What this exercise asks:
A. According to the CountVectorizer commit, what happens to vocabulary entries that contain upper case characters when 'lowercase' is True?
B. Retype the part of the CountVectorizer commit from "FIX CountVectorizer does" to "vectorizer.fit(corpus)".

FIX CountVectorizer does not check for lowercase in vocabulary (#19401)

zitorelova · web-flow · commit 769da3d51fee · 2021-02-12T10:03:39.000+01:00
diff --git a/sklearn/feature_extraction/tests/test_text.py b/sklearn/feature_extraction/tests/test_text.py
@@ -378,6 +378,18 @@ def test_countvectorizer_custom_token_pattern_with_several_group():
         vectorizer.fit(corpus)
 
 
+def test_countvectorizer_uppercase_in_vocab():
+    vocabulary = ['Sample', 'Upper', 'Case' 'Vocabulary']
+    message = ("Upper case characters found in"
+               " vocabulary while 'lowercase'"
+               " is True. These entries will not"
+               " be matched with any documents")
+
+    vectorizer = CountVectorizer(lowercase=True, vocabulary=vocabulary)
+    assert_warns_message(UserWarning, message,
+                         vectorizer.fit_transform, vocabulary)
+
+
 def test_tf_idf_smoothing():
     X = [[1, 1, 1],
          [1, 1, 0],
diff --git a/sklearn/feature_extraction/text.py b/sklearn/feature_extraction/text.py
@@ -1107,6 +1107,15 @@ def _count_vocab(self, raw_documents, fixed_vocab):
         j_indices = []
         indptr = []
 
+        if self.lowercase:
+            for vocab in vocabulary:
+                if any(map(str.isupper, vocab)):
+                    warnings.warn("Upper case characters found in"
+                                  " vocabulary while 'lowercase'"
+                                  " is True. These entries will not"
+                                  " be matched with any documents")
+                    break
+
         values = _make_int_array()
         indptr.append(0)
         for doc in raw_documents:

Extracted entries:
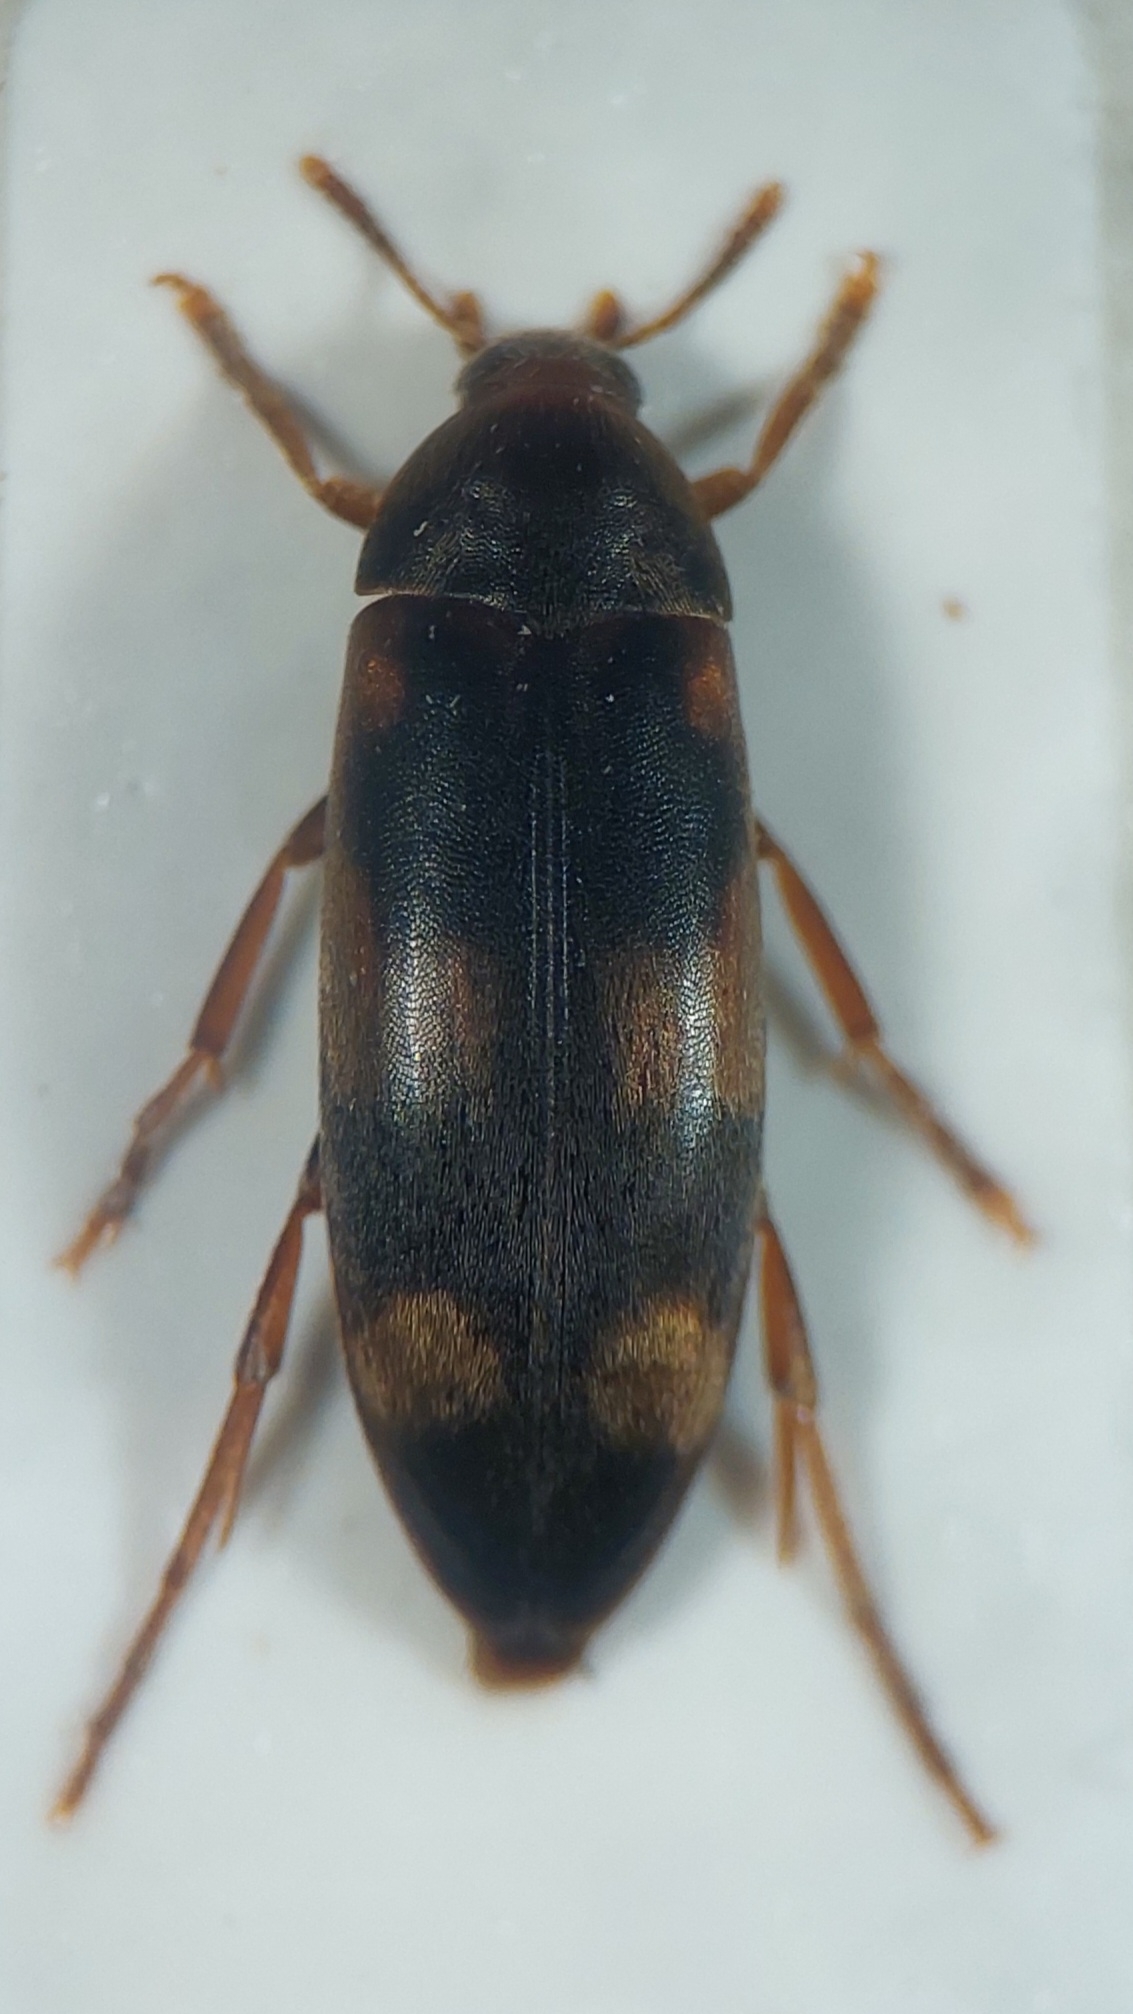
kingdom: Animalia
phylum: Arthropoda
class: Insecta
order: Coleoptera
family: Melandryidae
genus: Orchesia
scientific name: Orchesia fasciata
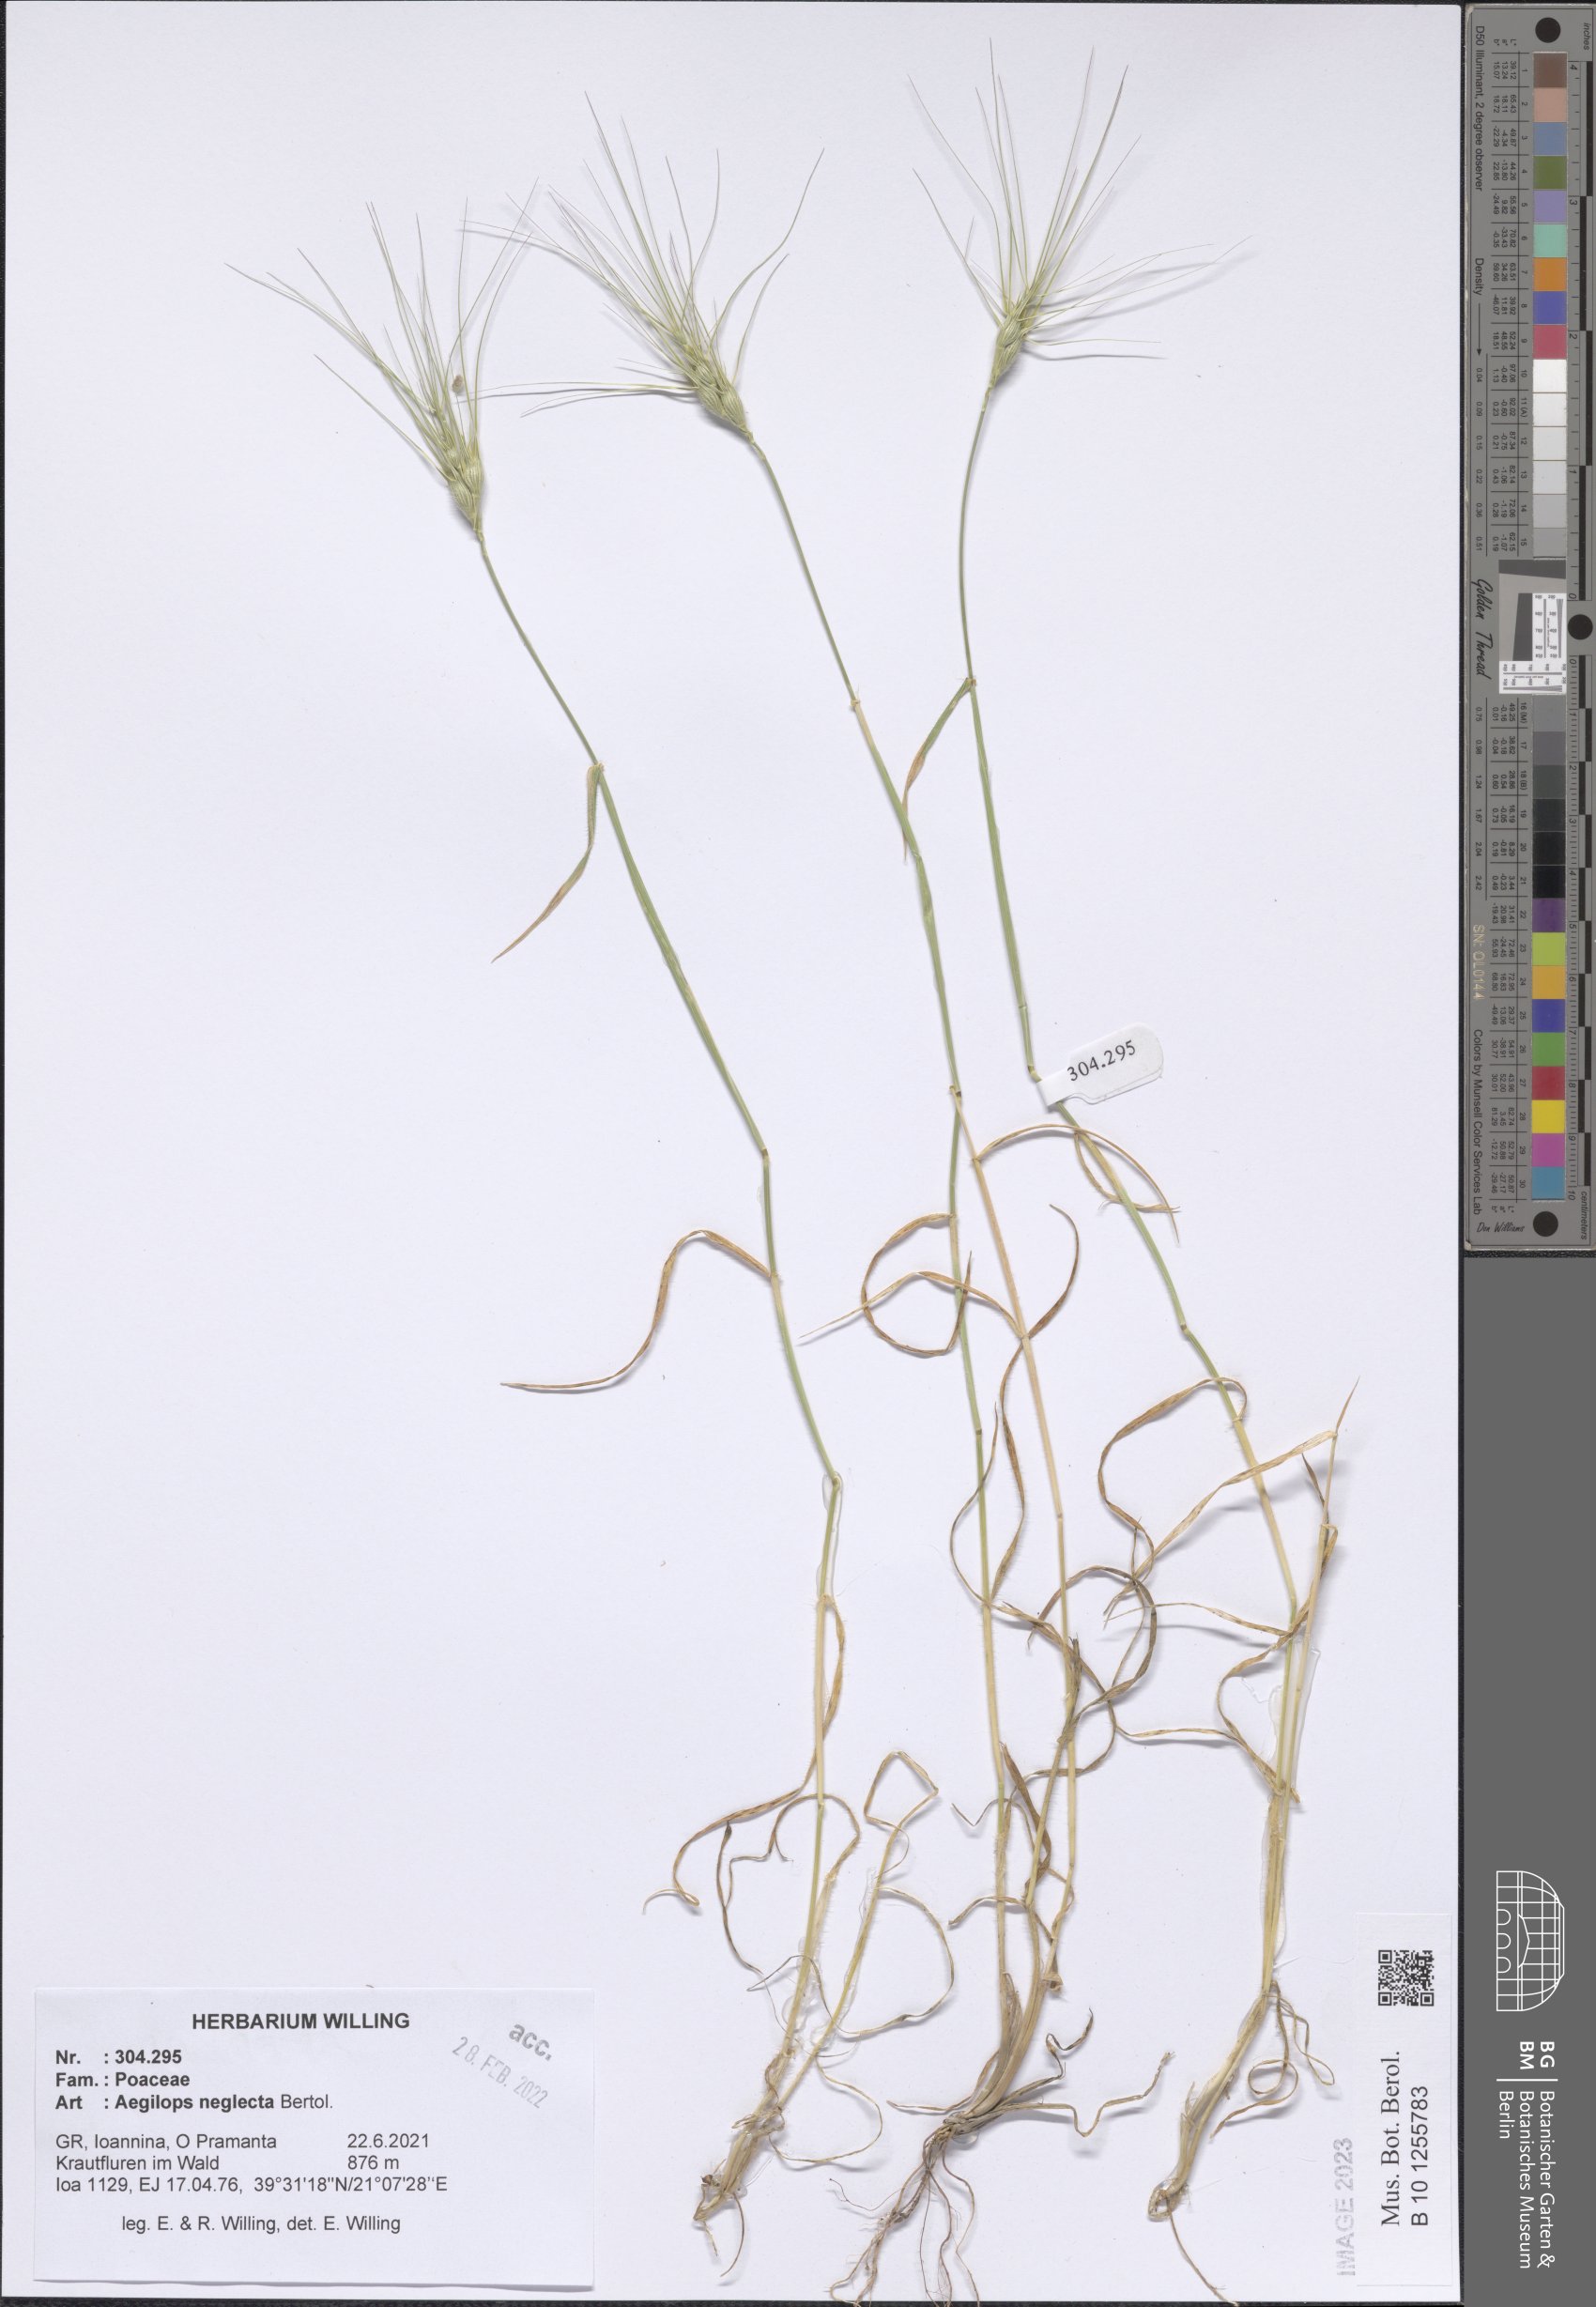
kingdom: Plantae
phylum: Tracheophyta
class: Liliopsida
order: Poales
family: Poaceae
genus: Aegilops
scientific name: Aegilops neglecta
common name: Three-awn goat grass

Per-task answers:
A. They will not be matched with any documents.

B.
FIX CountVectorizer does not check for lowercase in vocabulary (#19401)

zitorelova · web-flow · commit 769da3d51fee · 2021-02-12T10:03:39.000+01:00
diff --git a/sklearn/feature_extraction/tests/test_text.py b/sklearn/feature_extraction/tests/test_text.py
@@ -378,6 +378,18 @@ def test_countvectorizer_custom_token_pattern_with_several_group():
         vectorizer.fit(corpus)